**Request A**
Print everything in the forum thread below from "## Ethan_Hunt (Jul" down to "played games flawlessly.", reproducing the wording precisely.

# can we play psp games in pc ?



## bhutanesedude (Jul 5, 2007)

I have come to hear that we can play PS2 games in our system but with some definite software should be installed to recognize the PS2 DVD. So I just wanted to know what are the requirements for my system that I be able to play PS2 games in my system.


----------



## Ethan_Hunt (Jul 5, 2007)

*Re: How to play PS2 in my Computer System*

Trust me.So far emulation development for emulating PS2 has been pathetic.They give insanely low frame rates even on high end systems with Dual Core processors & good graphics card.Take my advice & don't bother trying.Instead invest in a PS2 for the best experience until PC is blessed with some emulator like Epsxe or VGS which were for PSone & played games flawlessly.


----------



## bhutanesedude (Jul 5, 2007)

*Re: How to play PS2 in my Computer System*

Thanks allwyndlima

But do let me know if I can have any other alternatives....


----------



## speedyguy (Jul 5, 2007)

*Re: How to play PS2 in my Computer System*

other alternatives r only 2 purchase a console which is old aswell....now its ps3....u can actually play some ps2 wit epsx2 emulator but at very saaaad speed...actually unplayable....n work is still on....n 3rdly i dunno if its legal or not

Enjoy~!

Dataset entries
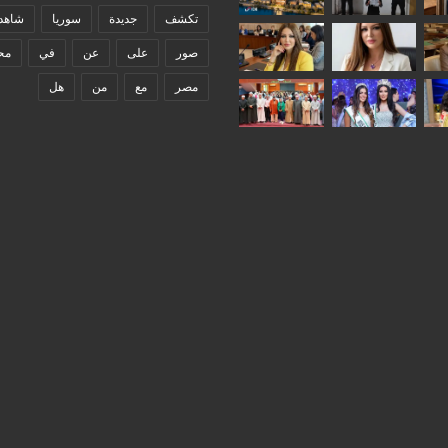
تكشف
جديدة
سوريا
شاهد
صور
على
عن
في
مح
مصر
مع
من
هل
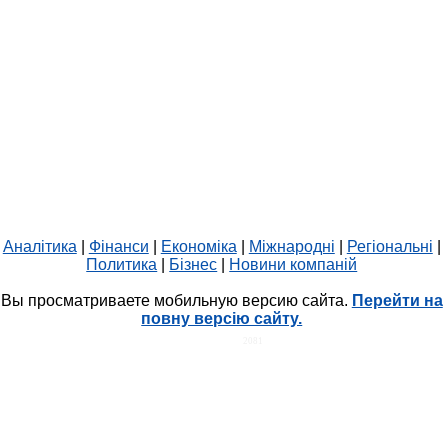
Аналітика
|
Фінанси
|
Економіка
|
Міжнародні
|
Регіональні
|
Политика
|
Бізнес
|
Новини компаній
Вы просматриваете мобильную версию сайта.
Перейти на
повну версію сайту.
HIT.UA
2081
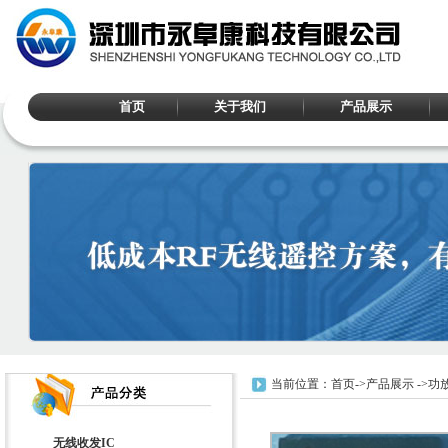
首页
关于我们
产品展示
当前位置：
首页
->
产品展示
->
功放
无线收发IC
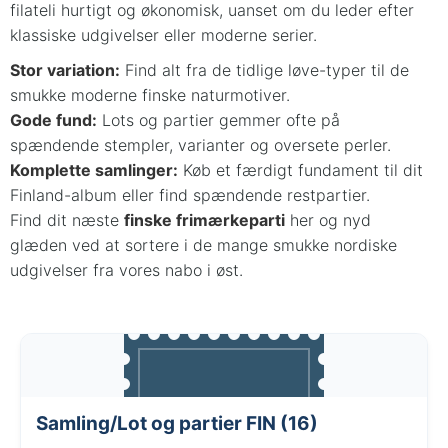
filateli hurtigt og økonomisk, uanset om du leder efter
klassiske udgivelser eller moderne serier.
Stor variation:
Find alt fra de tidlige løve-typer til de
smukke moderne finske naturmotiver.
Gode fund:
Lots og partier gemmer ofte på
spændende stempler, varianter og oversete perler.
Komplette samlinger:
Køb et færdigt fundament til dit
Finland-album eller find spændende restpartier.
Find dit næste
finske frimærkeparti
her og nyd
glæden ved at sortere i de mange smukke nordiske
udgivelser fra vores nabo i øst.
Samling/Lot og partier FIN (16)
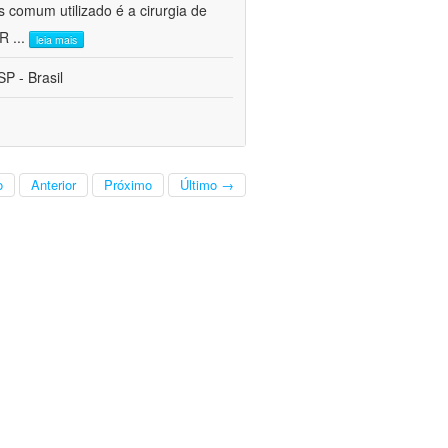
s comum utilizado é a cirurgia de
CR
...
leia mais
P - Brasil
o
Anterior
Próximo
Último →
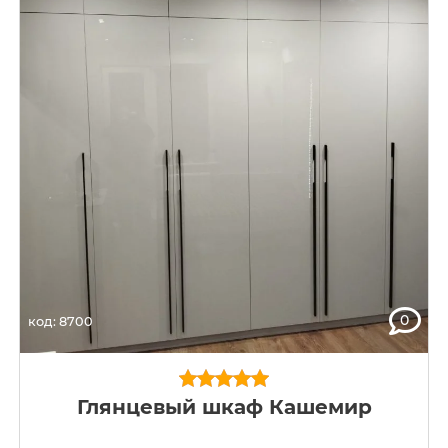
0
код: 8700
Глянцевый шкаф Кашемир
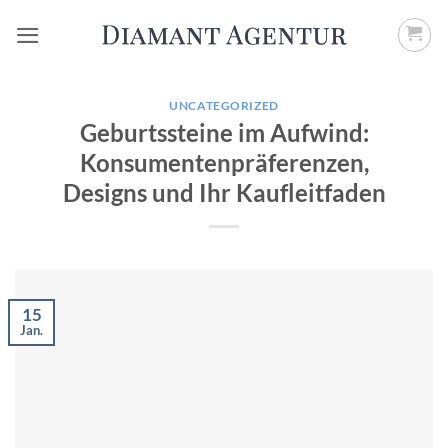
Zum
Inhalt
springen
UNCATEGORIZED
Geburtssteine im Aufwind:
Konsumentenpräferenzen,
Designs und Ihr Kaufleitfaden
15
Jan.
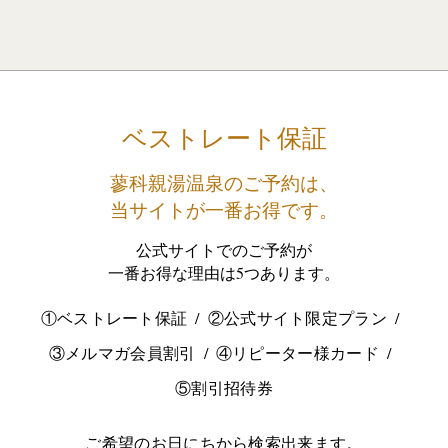
ベストレート保証
蓼科親湯温泉のご予約は、
当サイトが一番お得です。
公式サイトでのご予約が
一番お得な理由は5つあります。
①ベストレート保証
②公式サイト限定プラン
③メルマガ会員割引
④リピーター様カード
⑤割引招待券
ご希望のお日にちから検索出来ます。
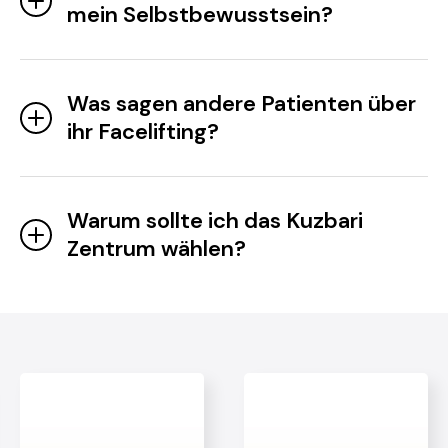
mein Selbstbewusstsein?
Was sagen andere Patienten über
ihr Facelifting?
Warum sollte ich das Kuzbari
Zentrum wählen?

**Request B**
Report each line of the records above that contains the word "eller", copying every such line in full.

**Reply A**
## Ethan_Hunt (Jul 5, 2007)

*Re: How to play PS2 in my Computer System*

Trust me.So far emulation development for emulating PS2 has been pathetic.They give insanely low frame rates even on high end systems with Dual Core processors & good graphics card.Take my advice & don't bother trying.Instead invest in a PS2 for the best experience until PC is blessed with some emulator like Epsxe or VGS which were for PSone & played games flawlessly.

**Reply B**
klassiske udgivelser eller moderne serier.
Finland-album eller find spændende restpartier.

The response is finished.